Montréal – La Cour supérieure du Québec a condamné l’influenceur haïtien Jhon Colem Morvan pour diffamation à l’encontre de Windy Phel, à l’issue d’une procédure civile portant sur des publications diffusées sur les réseaux sociaux. Le tribunal a notamment ordonné le retrait des contenus jugés diffamatoires et accordé à la victime des dommages-intérêts avoisinant 50 000 dollars.
L’annonce a été faite par Windy Phel lui-même dans une publication sur Facebook, dans laquelle il a salué une décision qu’il considère comme une réhabilitation après plusieurs années de campagne de dénigrement.
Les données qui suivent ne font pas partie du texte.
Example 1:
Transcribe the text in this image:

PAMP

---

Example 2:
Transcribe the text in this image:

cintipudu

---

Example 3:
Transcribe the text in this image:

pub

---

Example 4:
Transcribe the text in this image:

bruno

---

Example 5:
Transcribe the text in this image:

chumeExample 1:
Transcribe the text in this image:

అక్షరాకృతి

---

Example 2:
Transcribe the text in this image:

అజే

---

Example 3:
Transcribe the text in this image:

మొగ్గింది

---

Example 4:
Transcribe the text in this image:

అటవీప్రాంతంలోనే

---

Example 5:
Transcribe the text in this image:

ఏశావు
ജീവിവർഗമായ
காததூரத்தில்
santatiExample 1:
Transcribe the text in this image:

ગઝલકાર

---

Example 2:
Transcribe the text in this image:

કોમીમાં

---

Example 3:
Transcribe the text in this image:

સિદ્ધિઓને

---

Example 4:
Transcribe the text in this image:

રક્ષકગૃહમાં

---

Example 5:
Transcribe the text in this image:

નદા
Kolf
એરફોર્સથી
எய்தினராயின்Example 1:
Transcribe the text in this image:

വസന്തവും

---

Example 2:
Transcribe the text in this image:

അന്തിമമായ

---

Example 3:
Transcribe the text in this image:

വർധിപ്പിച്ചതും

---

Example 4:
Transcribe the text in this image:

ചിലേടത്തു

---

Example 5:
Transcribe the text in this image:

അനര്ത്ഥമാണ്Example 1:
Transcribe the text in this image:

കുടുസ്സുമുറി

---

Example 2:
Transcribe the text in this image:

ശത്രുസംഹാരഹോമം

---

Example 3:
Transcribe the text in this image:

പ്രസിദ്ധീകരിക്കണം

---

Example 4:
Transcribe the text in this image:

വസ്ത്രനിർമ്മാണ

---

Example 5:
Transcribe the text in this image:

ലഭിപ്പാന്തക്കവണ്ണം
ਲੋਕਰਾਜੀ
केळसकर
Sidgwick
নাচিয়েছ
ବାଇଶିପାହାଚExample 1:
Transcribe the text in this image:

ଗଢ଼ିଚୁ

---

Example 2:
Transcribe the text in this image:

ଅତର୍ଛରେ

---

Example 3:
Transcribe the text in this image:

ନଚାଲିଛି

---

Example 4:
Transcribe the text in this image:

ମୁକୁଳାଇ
Dans son jugement, l’honorable juge Sylvain Lussier rappelle que « la liberté d’expression s’arrête là où commence la diffamation ». Le magistrat souligne également que, si l’expression d’un désaccord politique mérite d’être protégée dans une société démocratique, elle comporte néanmoins « des limites à ne pas franchir ».
Le tribunal rejette les accusations portées contre Windy Phel
Au cœur du litige figuraient des accusations selon lesquelles Windy Phel aurait envoyé à sa mère des fonds provenant de ressources publiques.
Le juge rejette catégoriquement cette thèse et précise dans sa décision :
« M. Morvan a mis M. Phel au défi de prouver que les fonds envoyés à sa mère ne provenaient pas des fonds publics. Il appartenait plutôt à M. Morvan d’établir cette provenance. »
Le tribunal constate que Jhon Colem Morvan n’a produit aucune preuve permettant d’étayer ses allégations. À l’inverse, la Cour estime que Windy Phel a démontré « la légitimité de ses revenus et de ses transferts au bénéfice de sa mère ».
Une diffamation jugée particulièrement grave
Dans son analyse, le juge considère que les accusations formulées par l’influenceur revêtaient un caractère particulièrement sérieux, puisqu’elles attribuaient à Windy Phel des actes susceptibles de relever du droit pénal.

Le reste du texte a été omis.